» Records for processing:
:::::

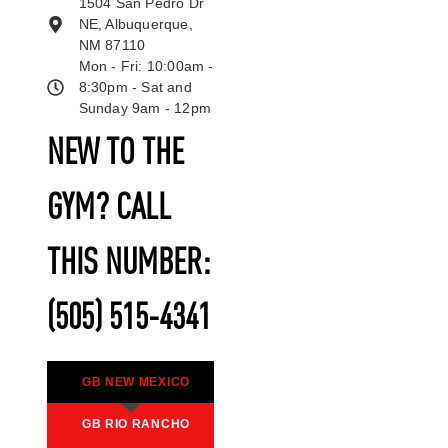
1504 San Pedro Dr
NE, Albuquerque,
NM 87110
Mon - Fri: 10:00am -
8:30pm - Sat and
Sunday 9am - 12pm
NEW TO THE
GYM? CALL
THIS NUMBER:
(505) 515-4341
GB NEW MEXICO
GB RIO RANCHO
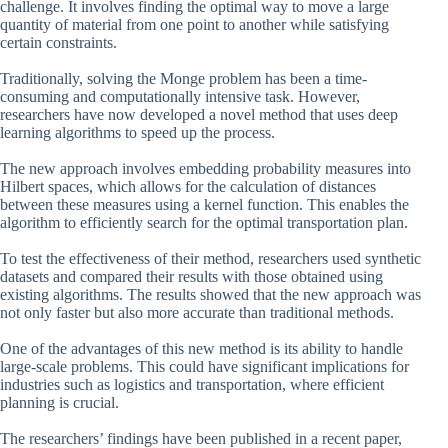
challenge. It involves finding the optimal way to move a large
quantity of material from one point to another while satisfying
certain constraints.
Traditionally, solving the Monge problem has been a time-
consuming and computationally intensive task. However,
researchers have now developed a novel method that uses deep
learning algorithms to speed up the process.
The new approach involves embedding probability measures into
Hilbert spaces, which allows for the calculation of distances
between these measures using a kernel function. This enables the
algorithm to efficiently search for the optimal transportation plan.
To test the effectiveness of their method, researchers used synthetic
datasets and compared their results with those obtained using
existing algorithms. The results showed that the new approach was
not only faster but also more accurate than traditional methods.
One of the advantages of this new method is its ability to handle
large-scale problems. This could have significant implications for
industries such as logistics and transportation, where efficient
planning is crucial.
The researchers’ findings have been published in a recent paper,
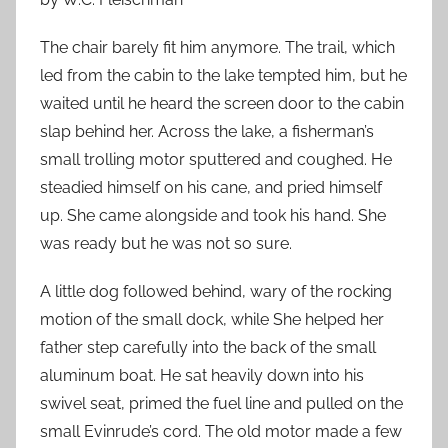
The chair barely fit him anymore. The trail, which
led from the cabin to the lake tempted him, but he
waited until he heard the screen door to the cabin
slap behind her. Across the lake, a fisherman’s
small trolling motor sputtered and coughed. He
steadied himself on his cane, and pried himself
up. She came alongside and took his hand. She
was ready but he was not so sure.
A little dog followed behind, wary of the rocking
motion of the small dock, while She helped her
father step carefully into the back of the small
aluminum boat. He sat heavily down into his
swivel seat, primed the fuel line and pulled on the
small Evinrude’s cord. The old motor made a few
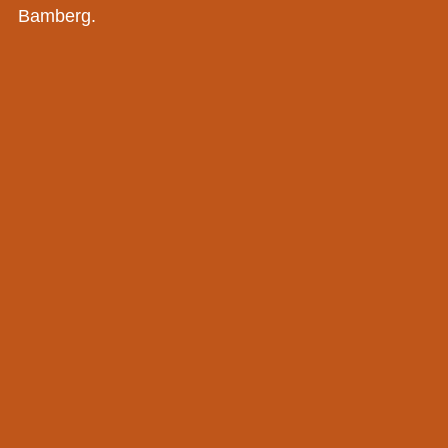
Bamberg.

:::::

» Task objective:
Look above for the line holding "led from the", then set down exactly that line and every line after it up to and including the line holding "was ready but he was not so sure.", with nothing else.

» Written response:
led from the cabin to the lake tempted him, but he
waited until he heard the screen door to the cabin
slap behind her. Across the lake, a fisherman’s
small trolling motor sputtered and coughed. He
steadied himself on his cane, and pried himself
up. She came alongside and took his hand. She
was ready but he was not so sure.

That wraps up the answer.